Another member asked me recently: “On the issue of director confidentiality, because of some of the “defects” with regard to common law duties of confidentiality, we ask directors to sign a confidentiality agreement. We’ve purposely made it as benign as possible, under the theory that it supplements, rather than supplants, common law director duties and it is too difficult to negotiate with prospective directors over the terms of their confidentiality agreements. So far, we’ve had no issues with directors signing it. We’ve wondered about the types of things that would cause concern and the only context we could come up with is in the case of some sort of investigation—would a director be compelled by the terms of the agreement to not disclose something to a regulator?”

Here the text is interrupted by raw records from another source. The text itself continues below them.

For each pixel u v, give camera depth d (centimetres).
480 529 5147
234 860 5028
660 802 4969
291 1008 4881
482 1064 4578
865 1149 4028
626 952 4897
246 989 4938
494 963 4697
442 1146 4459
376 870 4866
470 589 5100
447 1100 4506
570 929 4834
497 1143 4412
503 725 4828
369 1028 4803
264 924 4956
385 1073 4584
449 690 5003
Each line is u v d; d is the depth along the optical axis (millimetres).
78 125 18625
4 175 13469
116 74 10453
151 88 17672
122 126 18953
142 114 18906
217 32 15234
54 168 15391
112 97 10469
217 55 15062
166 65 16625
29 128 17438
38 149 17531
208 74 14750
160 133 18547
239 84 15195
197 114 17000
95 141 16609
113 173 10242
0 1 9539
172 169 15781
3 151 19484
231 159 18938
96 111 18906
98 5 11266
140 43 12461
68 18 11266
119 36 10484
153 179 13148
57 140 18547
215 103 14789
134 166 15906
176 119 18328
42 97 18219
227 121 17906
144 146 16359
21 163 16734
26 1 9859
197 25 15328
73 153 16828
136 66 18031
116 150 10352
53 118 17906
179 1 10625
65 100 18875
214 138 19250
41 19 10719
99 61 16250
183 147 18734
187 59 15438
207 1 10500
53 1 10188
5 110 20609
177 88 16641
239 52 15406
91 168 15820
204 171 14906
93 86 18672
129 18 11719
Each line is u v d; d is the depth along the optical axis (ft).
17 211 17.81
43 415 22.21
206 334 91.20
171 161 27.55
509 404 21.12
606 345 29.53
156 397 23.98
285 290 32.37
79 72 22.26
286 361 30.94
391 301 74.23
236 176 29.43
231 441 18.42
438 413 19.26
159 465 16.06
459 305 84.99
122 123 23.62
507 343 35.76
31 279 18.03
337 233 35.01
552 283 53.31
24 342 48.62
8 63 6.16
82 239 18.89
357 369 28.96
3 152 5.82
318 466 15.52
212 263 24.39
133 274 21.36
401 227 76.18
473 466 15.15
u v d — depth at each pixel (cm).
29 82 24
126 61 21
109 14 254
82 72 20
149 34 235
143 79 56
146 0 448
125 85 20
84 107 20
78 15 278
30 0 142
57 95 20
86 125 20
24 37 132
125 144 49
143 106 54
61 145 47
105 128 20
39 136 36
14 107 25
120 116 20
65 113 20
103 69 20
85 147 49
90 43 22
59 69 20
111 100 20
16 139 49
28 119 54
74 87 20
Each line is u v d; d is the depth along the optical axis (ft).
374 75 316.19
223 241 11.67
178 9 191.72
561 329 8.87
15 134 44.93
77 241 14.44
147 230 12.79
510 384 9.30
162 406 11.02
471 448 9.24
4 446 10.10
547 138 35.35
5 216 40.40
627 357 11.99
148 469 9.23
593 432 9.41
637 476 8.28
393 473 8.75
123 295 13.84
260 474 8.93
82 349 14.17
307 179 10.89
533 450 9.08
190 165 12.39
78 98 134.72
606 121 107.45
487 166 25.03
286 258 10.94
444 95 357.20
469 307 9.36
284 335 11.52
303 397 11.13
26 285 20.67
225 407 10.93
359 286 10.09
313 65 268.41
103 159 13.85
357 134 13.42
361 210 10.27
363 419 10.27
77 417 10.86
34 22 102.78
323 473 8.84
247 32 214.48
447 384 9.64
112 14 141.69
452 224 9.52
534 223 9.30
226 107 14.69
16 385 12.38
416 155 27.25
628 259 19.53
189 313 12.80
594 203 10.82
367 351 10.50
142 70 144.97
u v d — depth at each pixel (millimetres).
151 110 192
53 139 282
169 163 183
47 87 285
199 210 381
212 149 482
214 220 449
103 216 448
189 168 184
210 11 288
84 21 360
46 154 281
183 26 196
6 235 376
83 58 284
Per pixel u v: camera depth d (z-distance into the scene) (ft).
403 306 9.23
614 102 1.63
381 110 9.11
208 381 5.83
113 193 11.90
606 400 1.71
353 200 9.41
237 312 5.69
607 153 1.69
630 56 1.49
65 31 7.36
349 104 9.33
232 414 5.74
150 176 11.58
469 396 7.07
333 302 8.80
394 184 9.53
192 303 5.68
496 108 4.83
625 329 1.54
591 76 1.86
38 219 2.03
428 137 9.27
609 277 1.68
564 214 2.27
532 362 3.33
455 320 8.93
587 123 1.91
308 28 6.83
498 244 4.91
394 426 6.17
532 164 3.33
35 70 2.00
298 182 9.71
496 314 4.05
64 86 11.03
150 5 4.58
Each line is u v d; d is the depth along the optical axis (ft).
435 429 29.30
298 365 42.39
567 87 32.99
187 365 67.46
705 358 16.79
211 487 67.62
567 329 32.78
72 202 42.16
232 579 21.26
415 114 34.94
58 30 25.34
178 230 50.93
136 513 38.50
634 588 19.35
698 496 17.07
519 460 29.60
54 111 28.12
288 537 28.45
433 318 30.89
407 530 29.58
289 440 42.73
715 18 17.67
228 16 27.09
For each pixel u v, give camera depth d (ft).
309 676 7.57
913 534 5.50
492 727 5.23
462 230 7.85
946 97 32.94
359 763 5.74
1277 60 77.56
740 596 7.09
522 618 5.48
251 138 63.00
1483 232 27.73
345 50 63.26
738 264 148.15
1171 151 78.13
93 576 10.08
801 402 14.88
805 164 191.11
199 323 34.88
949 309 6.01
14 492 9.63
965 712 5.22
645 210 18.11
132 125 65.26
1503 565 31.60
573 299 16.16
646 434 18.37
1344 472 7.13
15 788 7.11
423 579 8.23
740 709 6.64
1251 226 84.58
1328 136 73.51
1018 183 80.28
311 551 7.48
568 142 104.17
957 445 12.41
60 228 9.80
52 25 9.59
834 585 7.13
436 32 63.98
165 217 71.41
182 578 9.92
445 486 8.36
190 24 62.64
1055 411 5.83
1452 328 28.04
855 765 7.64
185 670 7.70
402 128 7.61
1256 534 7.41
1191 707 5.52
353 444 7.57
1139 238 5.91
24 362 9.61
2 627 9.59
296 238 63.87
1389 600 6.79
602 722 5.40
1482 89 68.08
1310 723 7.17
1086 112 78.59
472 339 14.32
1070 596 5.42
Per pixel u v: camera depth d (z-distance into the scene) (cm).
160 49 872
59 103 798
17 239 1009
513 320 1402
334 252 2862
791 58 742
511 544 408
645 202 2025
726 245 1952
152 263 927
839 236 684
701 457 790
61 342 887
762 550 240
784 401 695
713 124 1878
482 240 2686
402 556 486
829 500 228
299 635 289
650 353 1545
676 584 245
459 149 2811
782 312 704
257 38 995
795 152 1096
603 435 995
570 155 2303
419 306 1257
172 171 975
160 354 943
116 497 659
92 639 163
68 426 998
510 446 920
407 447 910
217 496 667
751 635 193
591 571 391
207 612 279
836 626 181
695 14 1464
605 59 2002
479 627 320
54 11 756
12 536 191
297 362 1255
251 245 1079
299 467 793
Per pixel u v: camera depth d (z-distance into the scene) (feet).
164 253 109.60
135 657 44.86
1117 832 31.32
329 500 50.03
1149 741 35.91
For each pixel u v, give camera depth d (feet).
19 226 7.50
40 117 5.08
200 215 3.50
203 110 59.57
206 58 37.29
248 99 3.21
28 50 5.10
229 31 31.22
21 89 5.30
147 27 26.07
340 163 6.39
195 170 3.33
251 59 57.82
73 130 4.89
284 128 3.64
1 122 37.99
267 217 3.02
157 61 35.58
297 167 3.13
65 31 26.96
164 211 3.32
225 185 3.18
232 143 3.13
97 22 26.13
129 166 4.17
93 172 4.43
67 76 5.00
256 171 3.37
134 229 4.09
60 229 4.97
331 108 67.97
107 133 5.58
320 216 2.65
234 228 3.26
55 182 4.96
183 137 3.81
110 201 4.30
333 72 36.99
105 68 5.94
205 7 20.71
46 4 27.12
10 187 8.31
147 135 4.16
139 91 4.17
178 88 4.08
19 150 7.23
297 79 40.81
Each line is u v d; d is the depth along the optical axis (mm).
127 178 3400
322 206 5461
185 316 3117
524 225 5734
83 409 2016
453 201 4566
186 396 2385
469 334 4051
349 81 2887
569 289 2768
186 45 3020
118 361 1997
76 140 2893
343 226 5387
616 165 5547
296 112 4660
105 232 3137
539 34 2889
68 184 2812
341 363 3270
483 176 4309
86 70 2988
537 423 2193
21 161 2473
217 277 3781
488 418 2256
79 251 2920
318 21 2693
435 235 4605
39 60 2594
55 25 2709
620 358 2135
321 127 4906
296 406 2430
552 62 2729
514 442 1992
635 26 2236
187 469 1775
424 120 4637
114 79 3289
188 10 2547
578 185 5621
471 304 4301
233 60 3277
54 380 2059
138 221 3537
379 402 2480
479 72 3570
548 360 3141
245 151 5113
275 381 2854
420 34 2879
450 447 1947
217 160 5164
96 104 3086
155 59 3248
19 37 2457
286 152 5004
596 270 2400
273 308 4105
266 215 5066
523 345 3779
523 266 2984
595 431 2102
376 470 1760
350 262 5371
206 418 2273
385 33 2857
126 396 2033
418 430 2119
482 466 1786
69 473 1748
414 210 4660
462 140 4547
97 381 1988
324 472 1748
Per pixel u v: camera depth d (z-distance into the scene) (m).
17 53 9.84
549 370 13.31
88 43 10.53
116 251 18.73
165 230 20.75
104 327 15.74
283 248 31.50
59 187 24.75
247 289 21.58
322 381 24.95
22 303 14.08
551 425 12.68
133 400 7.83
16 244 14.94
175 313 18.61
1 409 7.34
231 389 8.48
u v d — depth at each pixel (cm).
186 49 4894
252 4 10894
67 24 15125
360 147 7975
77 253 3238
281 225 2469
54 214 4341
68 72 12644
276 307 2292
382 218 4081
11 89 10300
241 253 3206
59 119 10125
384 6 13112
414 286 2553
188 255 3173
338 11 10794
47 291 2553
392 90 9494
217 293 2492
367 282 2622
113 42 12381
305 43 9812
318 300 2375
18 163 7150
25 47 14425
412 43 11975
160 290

This question will be posed to the panel during our upcoming webcast, “The Art of Boardroom Etiquette and Confidentiality.” During a recent prep call I held with the panel, most agreed that entering into confidentiality agreements with directors is a bad idea – because directors already are bound by their fiduciary duties and thus there is no reason to bind them with contractual obligations. On the other hand, the use of agreements can be useful to remind directors that their obligations to the company are very real. This issue will be discussed during the webcast, but I’d be interested to hear your own thoughts on this practice.
A Record-Breaking IPO
Did you catch the numbers for Friday’s record-breaking IPO of Industrial & Commercial Bank of China? Not only did the IPO raise $21.9 billion, the total volume of orders was $430 billion! $350 billion of demand from global investors and $80 billion within China. Mind-boggling! And according to this WSJ article, demand for Chinese IPOs has been stimulated all year; last month, China Merchants Bank had $100 billion of demand for its $2.4 billion IPO.
With the ICBC deal under its belt, the Hong Kong Stock Exchange surpassed the London Stock Exchange for the highest aggregate volume of IPOs for 2007 so far (with the NYSE way back behind both). A global shift seems to have occurred…
First Shareholder Access Proposal Submitted for this Proxy Season
As Pat McGurn of ISS notes, investors are chanting “I want my MTV,” meaning majority threshold voting standards. He predicts that over 200 companies will receive shareholder proposals calling for majority vote standards to be adopted; over 150 were submitted this year and they garned average support levels of 47%. As noted below, and as will be discussed during our upcoming webcast: “Shareholder Access and By-Law Amendments: What to Expect Now” – the first proposals seeking shareholder access have been submitted (as well as the first letters to the SEC opposing access, see this Business Roundtable letter that I just posted in our “Shareholder Access” Practice Area).
From the ISS Corporate Governance Blog: “Four pension funds this week submitted a resolution that seeks to allow shareholder-nominated candidates to run for seats on Hewlett-Packard’s board of directors. This was the first proxy access proposal filed after a Sept. 5 federal court ruling that the Securities and Exchange Commission improperly allowed American International Group to omit a 2005 access resolution by the American Federation of State, County, and Municipal Employees Pension Plan (AFSCME).
The proposal at H-P was filed Sept. 25 by AFSCME, the New York State Common Retirement Fund, the Connecticut Retirement Plans and Trust Funds, and the North Carolina Retirement Systems. The resolution asks the company to change its bylaws to allow any shareholder group holding 3 percent of the shares outstanding for at least two years to nominate one or more directors. Collectively, the pension funds own more than 30 million H-P shares with a market value of $675.9 million, according to their press release.
“Proxy access is critical to insuring shareholder rights,” New York State Comptroller Alan G. Hevesi said in a press release. “While we wait for the SEC to rule on this topic regarding all corporations, we are moving forward on a case-by-case basis to establish what should be a basic right for all shareholders.”
H-P had no immediate comment on the shareholder proposal. The Palo Alto, California-based computer manufacturer has been embroiled in a controversy over a boardroom leak investigation authorized by former Chairman Patricia Dunn. Dunn resigned Sept. 22, two weeks after the company acknowledged that it hired a private investigator to obtain the phone records of directors and journalists. The SEC, federal prosecutors, and California Attorney General Bill Lockyer are investigating the company’s handling of the leak probe, while U.S. lawmakers are holding hearings on the matter.
“The H-P board is completely dysfunctional and has been for a long time, which is an example of why shareholders have fought so hard for proxy access,” Richard Ferlauto, AFSCME’s director of pension investment policy, told Governance Weekly. “We seek to nominate directors at H-P who will make the board do its job better through an election process that is not stacked against investor interests.”